Beyond that, all attempts to track her movements had failed.
The uncertai
nty of the matter vexed Kein. Had Briet been killed? Captured? Could she have deserted him? Or, worse, defected to the enemy?
There was nothing left to be done. He had to let it go for now. As far as Kein was concerned, Briet was dead.
But when this war is over, if I find her alive, she will not remain so for long.
* * *
Between the road and the river, the Fifth Ranger Battalion fell into formation for the eight-mile march to Spean Bridge, where, they had been told, a train stood waiting to take them to their next training site.

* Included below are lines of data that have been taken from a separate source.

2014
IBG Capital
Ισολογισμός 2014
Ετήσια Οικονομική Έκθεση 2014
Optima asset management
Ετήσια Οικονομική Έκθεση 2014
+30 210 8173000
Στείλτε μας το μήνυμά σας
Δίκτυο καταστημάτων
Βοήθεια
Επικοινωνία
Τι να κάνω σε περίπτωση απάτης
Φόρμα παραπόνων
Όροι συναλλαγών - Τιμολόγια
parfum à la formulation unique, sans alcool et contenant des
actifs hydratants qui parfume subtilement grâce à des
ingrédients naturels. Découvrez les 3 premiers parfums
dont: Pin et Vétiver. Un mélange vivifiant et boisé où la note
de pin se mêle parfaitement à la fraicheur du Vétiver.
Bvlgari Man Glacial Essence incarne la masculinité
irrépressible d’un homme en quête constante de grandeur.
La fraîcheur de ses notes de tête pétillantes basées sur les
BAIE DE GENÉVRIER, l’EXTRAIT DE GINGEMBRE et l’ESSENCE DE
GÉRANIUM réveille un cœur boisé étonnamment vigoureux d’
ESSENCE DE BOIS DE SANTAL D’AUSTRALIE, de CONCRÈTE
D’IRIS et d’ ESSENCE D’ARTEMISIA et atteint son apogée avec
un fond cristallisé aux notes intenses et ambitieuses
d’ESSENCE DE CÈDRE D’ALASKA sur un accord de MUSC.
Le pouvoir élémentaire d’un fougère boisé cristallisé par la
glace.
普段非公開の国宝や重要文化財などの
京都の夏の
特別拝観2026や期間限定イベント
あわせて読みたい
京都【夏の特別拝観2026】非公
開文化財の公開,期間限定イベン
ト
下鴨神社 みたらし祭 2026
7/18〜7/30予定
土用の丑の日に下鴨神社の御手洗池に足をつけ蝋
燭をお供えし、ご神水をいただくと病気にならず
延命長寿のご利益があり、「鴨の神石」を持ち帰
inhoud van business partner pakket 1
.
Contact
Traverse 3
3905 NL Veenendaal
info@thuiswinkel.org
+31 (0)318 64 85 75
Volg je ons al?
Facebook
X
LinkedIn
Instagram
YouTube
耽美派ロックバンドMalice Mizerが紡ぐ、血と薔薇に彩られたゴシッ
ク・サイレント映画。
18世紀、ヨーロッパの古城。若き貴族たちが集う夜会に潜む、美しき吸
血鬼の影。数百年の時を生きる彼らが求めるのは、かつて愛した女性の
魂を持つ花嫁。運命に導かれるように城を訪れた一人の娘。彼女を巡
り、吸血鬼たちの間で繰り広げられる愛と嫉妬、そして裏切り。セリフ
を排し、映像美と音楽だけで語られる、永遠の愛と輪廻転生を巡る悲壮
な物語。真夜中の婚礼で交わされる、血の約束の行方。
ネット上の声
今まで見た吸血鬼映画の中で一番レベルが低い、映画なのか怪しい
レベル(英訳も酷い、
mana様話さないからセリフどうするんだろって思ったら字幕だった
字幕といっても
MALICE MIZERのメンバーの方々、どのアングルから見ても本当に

Cade was checking his pack’s straps and accounting for every last bit of his gear when a firm hand closed on his shoulder. He turned to see Miles smiling at him.
“Thought you could break camp without a good-bye, did you?”
“Wouldn’t dream of it.” He and Miles clasped each other’s forearms in an aggressive parody of a handshake. “They say we’re off to Braunton, then Swanage.”
“Assault training. Keep your head down and your eyes open. You’ll do fine.”
Cade nodded toward the castle. “How about you? Staying here?”
“Someone has to train your next batch of wankers.” Somewhere down the line, sergeants started shouting men into motion. “You’d best get going, old boy.”
The month at Achnacarry had gone by so quickly, and Cade had had less than two weeks to catch up with Miles. His whole life seemed to be racing past before he had time to breathe. Now, saying farewell to Miles once again, he remembered feeling as if he’d failed him in the recruiting office by leaving him to crack on alone. Now he was the one being asked to march into Hell while Miles stayed behind to keep the home fires burning.